# Quick Intro from and Australian living in Europe



## skippy79 (Jan 6, 2012)

Just thought it would be nice to introduce myself here before I start scoring info off you guys.
I'm an 32 yr old Ozzie bloke living in Belgium after spending 13yrs in OZ, 9yrs in Holland and another 5yrs in Spain.
Been skiing and boarding since 4yrs old, so not really a newbie, but haven't really got into it that much except the week a year I usually done.
I love riding motorbikes and race locally here on a super bike, but since thats a summer sport, I reckoned I needed to get into something a bit more during the winter.
So I choose to start to get into snowboarding a bit more and have 3 trips planned in the next few months and possibly another one at easter( depends on the snow conditions.
Been To Chamonix, Avoriaz, Morzine, Ellmau, Mayrhofen, hochfugen, Falls Creek, Mt Hothem and I'm going back to Ellmau this yr.
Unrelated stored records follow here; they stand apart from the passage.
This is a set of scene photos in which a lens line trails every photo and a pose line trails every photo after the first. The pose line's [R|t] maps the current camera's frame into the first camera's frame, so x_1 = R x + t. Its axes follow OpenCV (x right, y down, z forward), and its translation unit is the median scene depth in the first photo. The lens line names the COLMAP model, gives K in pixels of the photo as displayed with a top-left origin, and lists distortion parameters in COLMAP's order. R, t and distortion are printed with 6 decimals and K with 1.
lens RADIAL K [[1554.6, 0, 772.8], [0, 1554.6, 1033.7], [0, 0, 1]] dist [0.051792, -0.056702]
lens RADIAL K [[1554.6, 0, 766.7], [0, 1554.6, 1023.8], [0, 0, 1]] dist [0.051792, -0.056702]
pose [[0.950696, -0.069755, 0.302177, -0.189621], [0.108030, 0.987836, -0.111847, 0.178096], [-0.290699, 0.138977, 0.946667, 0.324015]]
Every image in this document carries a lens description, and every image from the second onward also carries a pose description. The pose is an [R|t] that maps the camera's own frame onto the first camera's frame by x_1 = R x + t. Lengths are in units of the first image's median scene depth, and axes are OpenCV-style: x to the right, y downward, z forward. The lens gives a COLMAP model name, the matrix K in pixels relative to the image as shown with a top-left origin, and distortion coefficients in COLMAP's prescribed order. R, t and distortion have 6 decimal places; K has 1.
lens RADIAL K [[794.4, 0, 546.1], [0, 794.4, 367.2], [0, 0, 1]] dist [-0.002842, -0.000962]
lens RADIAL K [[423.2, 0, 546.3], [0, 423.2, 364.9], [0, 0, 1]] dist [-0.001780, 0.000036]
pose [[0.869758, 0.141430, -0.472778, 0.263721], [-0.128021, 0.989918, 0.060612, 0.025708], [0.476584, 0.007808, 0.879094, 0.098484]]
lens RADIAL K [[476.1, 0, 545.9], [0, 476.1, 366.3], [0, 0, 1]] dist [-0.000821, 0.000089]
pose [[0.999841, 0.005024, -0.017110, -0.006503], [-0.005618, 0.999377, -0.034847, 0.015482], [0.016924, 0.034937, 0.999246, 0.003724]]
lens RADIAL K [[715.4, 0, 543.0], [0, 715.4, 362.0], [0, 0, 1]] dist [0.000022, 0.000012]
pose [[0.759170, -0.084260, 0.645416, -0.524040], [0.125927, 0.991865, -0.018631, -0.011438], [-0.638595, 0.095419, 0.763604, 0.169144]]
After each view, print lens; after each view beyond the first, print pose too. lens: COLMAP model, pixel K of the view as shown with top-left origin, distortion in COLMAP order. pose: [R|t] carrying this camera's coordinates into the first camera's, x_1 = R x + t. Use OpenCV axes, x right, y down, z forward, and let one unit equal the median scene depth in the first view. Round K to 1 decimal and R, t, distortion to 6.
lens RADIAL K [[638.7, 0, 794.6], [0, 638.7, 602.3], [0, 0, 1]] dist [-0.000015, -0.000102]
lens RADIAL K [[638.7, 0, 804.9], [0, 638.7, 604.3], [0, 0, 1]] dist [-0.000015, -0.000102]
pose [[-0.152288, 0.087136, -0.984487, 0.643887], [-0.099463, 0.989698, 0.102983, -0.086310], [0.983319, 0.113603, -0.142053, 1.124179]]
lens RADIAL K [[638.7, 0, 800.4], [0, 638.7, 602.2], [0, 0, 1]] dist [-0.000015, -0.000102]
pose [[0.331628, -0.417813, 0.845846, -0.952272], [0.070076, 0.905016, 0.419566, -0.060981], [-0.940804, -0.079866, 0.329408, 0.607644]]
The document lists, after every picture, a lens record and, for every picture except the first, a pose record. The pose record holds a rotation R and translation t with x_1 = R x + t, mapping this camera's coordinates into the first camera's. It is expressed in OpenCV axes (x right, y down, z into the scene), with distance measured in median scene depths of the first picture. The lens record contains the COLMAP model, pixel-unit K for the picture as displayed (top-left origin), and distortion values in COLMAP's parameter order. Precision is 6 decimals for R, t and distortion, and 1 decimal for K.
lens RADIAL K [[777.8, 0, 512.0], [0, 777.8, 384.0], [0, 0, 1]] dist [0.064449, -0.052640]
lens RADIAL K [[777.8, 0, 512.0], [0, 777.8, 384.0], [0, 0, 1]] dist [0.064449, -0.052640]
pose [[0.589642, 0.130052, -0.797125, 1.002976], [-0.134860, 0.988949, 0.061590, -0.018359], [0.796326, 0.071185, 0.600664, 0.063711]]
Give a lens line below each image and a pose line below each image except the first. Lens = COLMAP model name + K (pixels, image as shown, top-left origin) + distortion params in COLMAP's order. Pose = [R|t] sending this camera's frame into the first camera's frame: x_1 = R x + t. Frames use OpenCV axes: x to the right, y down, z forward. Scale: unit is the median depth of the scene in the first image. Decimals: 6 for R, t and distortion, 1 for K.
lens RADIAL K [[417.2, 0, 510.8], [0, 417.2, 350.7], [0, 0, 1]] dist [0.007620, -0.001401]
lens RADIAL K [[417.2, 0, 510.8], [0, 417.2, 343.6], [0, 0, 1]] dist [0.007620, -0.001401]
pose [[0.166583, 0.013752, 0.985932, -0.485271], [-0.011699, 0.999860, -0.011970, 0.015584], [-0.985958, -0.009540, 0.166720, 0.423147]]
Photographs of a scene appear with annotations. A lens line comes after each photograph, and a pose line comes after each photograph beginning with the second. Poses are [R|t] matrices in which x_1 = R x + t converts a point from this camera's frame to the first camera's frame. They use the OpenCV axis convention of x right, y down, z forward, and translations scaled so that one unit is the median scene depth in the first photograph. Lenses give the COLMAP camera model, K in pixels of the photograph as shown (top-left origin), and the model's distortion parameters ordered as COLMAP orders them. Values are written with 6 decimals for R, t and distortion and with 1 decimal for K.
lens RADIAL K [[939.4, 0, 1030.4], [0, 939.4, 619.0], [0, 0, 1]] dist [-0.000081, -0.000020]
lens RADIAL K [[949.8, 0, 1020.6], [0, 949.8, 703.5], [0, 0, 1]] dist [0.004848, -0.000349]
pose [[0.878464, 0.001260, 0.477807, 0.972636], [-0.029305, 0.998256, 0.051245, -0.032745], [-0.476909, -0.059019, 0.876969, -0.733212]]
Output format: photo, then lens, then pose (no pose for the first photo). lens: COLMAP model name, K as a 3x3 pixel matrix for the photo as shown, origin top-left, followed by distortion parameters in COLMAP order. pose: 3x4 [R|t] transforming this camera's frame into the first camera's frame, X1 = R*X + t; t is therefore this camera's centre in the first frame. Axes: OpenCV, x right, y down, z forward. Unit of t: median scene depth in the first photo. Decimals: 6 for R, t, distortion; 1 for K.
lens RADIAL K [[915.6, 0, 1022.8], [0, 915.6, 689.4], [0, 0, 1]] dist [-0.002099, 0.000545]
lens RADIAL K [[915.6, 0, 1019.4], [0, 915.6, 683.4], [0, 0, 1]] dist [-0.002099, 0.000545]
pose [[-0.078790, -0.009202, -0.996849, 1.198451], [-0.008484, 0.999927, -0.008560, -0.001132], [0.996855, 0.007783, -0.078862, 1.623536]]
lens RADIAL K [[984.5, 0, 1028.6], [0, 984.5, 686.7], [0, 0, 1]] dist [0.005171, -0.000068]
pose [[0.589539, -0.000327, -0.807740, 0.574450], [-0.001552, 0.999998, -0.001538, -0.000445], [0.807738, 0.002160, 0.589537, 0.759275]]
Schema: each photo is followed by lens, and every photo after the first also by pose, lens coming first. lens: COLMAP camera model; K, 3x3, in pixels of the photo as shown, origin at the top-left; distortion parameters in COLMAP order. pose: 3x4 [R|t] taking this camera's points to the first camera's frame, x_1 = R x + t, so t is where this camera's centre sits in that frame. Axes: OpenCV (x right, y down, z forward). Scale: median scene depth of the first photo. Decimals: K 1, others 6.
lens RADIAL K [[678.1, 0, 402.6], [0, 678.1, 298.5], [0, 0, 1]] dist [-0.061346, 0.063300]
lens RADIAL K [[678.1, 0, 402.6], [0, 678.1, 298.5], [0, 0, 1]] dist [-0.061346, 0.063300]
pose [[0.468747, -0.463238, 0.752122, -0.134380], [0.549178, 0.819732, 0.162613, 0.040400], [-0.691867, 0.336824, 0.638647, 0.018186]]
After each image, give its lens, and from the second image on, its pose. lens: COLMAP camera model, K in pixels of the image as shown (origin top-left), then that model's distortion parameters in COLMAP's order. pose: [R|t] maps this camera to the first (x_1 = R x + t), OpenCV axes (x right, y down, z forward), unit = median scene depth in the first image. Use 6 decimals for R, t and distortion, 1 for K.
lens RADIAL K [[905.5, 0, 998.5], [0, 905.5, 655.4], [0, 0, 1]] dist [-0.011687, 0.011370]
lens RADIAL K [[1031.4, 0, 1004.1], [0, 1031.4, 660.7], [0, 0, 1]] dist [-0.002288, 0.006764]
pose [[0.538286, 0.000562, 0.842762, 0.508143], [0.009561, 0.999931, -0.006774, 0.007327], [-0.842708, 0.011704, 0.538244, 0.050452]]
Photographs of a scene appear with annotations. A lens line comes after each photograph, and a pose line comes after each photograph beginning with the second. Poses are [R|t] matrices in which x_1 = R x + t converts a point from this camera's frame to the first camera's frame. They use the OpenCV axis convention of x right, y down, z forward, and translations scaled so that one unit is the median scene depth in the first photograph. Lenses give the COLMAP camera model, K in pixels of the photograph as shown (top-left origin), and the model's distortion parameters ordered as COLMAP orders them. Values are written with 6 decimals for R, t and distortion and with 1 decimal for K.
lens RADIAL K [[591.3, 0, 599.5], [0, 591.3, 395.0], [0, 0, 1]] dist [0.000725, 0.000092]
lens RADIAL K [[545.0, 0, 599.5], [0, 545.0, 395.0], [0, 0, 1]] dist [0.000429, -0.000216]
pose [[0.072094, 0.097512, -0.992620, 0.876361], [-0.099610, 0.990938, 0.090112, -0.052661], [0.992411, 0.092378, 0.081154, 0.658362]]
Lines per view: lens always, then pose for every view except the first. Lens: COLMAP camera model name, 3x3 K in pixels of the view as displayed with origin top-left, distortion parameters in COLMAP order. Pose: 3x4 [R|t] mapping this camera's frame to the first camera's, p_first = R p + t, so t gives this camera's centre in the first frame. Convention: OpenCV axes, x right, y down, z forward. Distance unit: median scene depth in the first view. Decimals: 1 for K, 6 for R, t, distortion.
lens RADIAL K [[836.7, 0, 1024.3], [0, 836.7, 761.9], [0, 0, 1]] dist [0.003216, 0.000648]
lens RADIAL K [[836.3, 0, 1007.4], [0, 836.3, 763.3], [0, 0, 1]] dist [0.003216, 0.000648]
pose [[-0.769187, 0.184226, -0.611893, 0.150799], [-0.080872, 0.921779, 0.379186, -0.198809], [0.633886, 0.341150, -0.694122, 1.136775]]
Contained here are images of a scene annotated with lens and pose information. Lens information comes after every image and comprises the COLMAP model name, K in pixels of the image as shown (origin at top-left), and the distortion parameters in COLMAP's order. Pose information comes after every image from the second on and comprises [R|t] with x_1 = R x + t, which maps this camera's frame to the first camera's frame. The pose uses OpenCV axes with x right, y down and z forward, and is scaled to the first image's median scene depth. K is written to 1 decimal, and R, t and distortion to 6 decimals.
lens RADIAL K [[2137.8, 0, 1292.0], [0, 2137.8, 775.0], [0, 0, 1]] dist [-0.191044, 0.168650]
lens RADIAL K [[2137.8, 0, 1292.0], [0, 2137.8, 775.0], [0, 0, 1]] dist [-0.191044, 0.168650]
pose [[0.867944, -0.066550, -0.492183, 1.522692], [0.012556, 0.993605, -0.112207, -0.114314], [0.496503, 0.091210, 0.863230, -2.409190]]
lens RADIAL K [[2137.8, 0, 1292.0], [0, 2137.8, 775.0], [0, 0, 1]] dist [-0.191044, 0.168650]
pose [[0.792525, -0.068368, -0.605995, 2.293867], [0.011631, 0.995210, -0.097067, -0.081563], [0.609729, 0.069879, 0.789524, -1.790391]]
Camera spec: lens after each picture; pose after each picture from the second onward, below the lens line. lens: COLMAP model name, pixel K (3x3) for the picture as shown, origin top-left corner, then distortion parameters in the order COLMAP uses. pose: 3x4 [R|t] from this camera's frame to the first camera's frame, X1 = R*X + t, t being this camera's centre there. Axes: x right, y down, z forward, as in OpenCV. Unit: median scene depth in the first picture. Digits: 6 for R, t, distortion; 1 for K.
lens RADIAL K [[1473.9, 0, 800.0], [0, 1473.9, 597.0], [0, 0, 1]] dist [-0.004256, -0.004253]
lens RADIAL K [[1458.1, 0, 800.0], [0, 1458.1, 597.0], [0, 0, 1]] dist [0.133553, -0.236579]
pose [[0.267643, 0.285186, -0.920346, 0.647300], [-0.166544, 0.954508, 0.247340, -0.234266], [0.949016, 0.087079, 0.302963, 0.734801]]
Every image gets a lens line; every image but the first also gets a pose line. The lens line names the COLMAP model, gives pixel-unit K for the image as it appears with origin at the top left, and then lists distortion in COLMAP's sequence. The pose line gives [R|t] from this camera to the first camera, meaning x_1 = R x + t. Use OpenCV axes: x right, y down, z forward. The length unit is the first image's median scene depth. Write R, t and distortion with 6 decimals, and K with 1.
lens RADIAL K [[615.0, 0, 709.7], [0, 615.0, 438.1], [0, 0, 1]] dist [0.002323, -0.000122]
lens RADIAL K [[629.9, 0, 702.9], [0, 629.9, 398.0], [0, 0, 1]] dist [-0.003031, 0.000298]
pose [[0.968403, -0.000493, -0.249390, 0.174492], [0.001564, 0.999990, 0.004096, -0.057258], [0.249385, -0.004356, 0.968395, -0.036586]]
The Reason for joining this forum is due to the fact I used to have my own stuff, but don't any more and am looking to buy equipment again.
So if anyone can help me
I'm 6,1, weigh roughy 200 and ride mostly groomed trails, sometimes off piste and the fun park(mostly rails and smallish kickers, but I would spend 80% of the time ride groomed trails.
I was looking at a Ride Antic/Manchete 161 with the new GNU bindings (step in), would this suit me? I don't need a wide board as I only have size 9.5 boots
I'm also looking for boots and though the burton ION or the 32 Lashers.

What do you guys think?
Any other ideas of info would be great

BTW, I don't have a money tree in my backyard, so don't want to splash a lot of cash, Will be looking to spend +/-700€(I think about 1000$)

Anyway, thats a bit about me, now off to ask plenty of questions


----------